◆ Description of the task
Copy every one of the rows below line for line, changing nothing.

◆ Source material
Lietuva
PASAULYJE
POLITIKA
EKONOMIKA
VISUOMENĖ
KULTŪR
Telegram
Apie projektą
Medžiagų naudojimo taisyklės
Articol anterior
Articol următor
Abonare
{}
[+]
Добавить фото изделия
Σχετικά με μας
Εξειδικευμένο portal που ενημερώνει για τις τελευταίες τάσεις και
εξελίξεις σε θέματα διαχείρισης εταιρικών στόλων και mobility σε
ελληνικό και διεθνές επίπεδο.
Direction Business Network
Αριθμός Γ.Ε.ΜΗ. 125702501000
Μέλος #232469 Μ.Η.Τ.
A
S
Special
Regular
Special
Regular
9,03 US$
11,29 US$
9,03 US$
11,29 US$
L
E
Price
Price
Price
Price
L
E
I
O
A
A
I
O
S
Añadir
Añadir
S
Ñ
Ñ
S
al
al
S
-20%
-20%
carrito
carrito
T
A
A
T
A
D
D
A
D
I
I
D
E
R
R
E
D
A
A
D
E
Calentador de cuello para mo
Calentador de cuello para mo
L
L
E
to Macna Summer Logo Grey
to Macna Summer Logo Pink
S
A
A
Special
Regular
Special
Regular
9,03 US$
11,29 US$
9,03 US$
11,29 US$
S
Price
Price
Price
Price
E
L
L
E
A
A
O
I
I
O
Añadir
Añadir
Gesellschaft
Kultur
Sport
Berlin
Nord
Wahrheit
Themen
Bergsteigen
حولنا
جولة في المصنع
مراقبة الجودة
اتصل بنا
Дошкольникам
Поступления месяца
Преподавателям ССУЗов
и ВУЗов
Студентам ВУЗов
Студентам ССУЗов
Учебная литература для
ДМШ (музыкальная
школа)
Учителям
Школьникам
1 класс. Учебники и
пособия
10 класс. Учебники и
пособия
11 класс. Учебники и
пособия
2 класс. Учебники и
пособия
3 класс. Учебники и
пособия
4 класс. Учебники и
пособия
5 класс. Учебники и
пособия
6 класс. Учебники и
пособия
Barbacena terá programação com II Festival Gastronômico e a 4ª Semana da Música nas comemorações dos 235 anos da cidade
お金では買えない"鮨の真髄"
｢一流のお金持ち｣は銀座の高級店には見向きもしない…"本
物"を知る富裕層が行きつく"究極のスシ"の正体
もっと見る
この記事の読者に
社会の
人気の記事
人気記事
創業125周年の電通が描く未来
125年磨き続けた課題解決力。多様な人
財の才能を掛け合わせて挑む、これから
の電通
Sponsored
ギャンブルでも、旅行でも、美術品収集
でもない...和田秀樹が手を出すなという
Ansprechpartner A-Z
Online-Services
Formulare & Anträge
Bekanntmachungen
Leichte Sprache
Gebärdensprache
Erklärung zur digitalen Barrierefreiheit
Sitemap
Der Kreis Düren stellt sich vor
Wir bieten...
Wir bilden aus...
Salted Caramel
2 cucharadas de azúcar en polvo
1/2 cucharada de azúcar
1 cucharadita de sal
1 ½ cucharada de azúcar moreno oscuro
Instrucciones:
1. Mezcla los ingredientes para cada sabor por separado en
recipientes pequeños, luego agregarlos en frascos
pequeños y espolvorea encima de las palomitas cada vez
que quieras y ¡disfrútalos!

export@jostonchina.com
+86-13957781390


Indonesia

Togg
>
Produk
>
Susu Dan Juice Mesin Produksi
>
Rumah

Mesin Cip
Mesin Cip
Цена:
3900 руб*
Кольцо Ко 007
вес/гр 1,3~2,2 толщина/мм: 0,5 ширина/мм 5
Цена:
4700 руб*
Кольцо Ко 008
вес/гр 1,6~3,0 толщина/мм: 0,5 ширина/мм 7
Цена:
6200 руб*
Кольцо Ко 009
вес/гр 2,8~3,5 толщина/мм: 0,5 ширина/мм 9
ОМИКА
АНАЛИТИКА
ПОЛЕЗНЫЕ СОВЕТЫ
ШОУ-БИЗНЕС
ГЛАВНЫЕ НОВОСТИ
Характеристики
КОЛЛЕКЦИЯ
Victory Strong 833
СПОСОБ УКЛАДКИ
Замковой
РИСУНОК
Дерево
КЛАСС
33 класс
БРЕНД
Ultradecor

◆ Task solution
Lietuva
PASAULYJE
POLITIKA
EKONOMIKA
VISUOMENĖ
KULTŪR
Telegram
Apie projektą
Medžiagų naudojimo taisyklės
Articol anterior
Articol următor
Abonare
{}
[+]
Добавить фото изделия
Σχετικά με μας
Εξειδικευμένο portal που ενημερώνει για τις τελευταίες τάσεις και
εξελίξεις σε θέματα διαχείρισης εταιρικών στόλων και mobility σε
ελληνικό και διεθνές επίπεδο.
Direction Business Network
Αριθμός Γ.Ε.ΜΗ. 125702501000
Μέλος #232469 Μ.Η.Τ.
A
S
Special
Regular
Special
Regular
9,03 US$
11,29 US$
9,03 US$
11,29 US$
L
E
Price
Price
Price
Price
L
E
I
O
A
A
I
O
S
Añadir
Añadir
S
Ñ
Ñ
S
al
al
S
-20%
-20%
carrito
carrito
T
A
A
T
A
D
D
A
D
I
I
D
E
R
R
E
D
A
A
D
E
Calentador de cuello para mo
Calentador de cuello para mo
L
L
E
to Macna Summer Logo Grey
to Macna Summer Logo Pink
S
A
A
Special
Regular
Special
Regular
9,03 US$
11,29 US$
9,03 US$
11,29 US$
S
Price
Price
Price
Price
E
L
L
E
A
A
O
I
I
O
Añadir
Añadir
Gesellschaft
Kultur
Sport
Berlin
Nord
Wahrheit
Themen
Bergsteigen
حولنا
جولة في المصنع
مراقبة الجودة
اتصل بنا
Дошкольникам
Поступления месяца
Преподавателям ССУЗов
и ВУЗов
Студентам ВУЗов
Студентам ССУЗов
Учебная литература для
ДМШ (музыкальная
школа)
Учителям
Школьникам
1 класс. Учебники и
пособия
10 класс. Учебники и
пособия
11 класс. Учебники и
пособия
2 класс. Учебники и
пособия
3 класс. Учебники и
пособия
4 класс. Учебники и
пособия
5 класс. Учебники и
пособия
6 класс. Учебники и
пособия
Barbacena terá programação com II Festival Gastronômico e a 4ª Semana da Música nas comemorações dos 235 anos da cidade
お金では買えない"鮨の真髄"
｢一流のお金持ち｣は銀座の高級店には見向きもしない…"本
物"を知る富裕層が行きつく"究極のスシ"の正体
もっと見る
この記事の読者に
社会の
人気の記事
人気記事
創業125周年の電通が描く未来
125年磨き続けた課題解決力。多様な人
財の才能を掛け合わせて挑む、これから
の電通
Sponsored
ギャンブルでも、旅行でも、美術品収集
でもない...和田秀樹が手を出すなという
Ansprechpartner A-Z
Online-Services
Formulare & Anträge
Bekanntmachungen
Leichte Sprache
Gebärdensprache
Erklärung zur digitalen Barrierefreiheit
Sitemap
Der Kreis Düren stellt sich vor
Wir bieten...
Wir bilden aus...
Salted Caramel
2 cucharadas de azúcar en polvo
1/2 cucharada de azúcar
1 cucharadita de sal
1 ½ cucharada de azúcar moreno oscuro
Instrucciones:
1. Mezcla los ingredientes para cada sabor por separado en
recipientes pequeños, luego agregarlos en frascos
pequeños y espolvorea encima de las palomitas cada vez
que quieras y ¡disfrútalos!

export@jostonchina.com
+86-13957781390


Indonesia

Togg
>
Produk
>
Susu Dan Juice Mesin Produksi
>
Rumah

Mesin Cip
Mesin Cip
Цена:
3900 руб*
Кольцо Ко 007
вес/гр 1,3~2,2 толщина/мм: 0,5 ширина/мм 5
Цена:
4700 руб*
Кольцо Ко 008
вес/гр 1,6~3,0 толщина/мм: 0,5 ширина/мм 7
Цена:
6200 руб*
Кольцо Ко 009
вес/гр 2,8~3,5 толщина/мм: 0,5 ширина/мм 9
ОМИКА
АНАЛИТИКА
ПОЛЕЗНЫЕ СОВЕТЫ
ШОУ-БИЗНЕС
ГЛАВНЫЕ НОВОСТИ
Характеристики
КОЛЛЕКЦИЯ
Victory Strong 833
СПОСОБ УКЛАДКИ
Замковой
РИСУНОК
Дерево
КЛАСС
33 класс
БРЕНД
Ultradecor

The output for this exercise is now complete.